EXERCISE DETAILS = Wherever a line holds the word "didn", copy that line from the data.

GIVEN DATA =
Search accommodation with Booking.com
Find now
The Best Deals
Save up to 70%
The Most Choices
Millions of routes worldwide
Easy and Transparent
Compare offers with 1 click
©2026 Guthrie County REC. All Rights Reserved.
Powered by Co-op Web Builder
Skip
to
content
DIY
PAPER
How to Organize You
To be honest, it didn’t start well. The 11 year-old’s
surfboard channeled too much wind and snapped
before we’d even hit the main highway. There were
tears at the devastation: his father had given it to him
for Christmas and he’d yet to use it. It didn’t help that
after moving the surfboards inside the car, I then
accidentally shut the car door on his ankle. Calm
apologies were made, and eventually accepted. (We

...

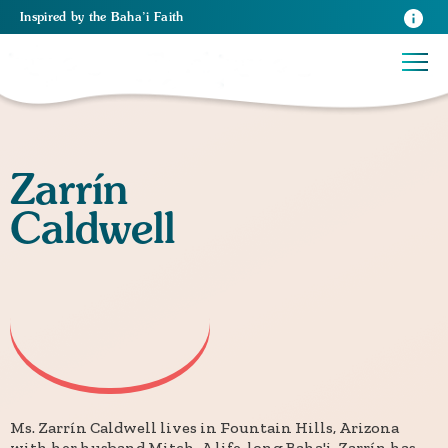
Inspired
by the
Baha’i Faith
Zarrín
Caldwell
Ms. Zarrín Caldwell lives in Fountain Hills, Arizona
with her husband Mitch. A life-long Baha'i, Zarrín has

REPLY =
To be honest, it didn’t start well. The 11 year-old’s
for Christmas and he’d yet to use it. It didn’t help that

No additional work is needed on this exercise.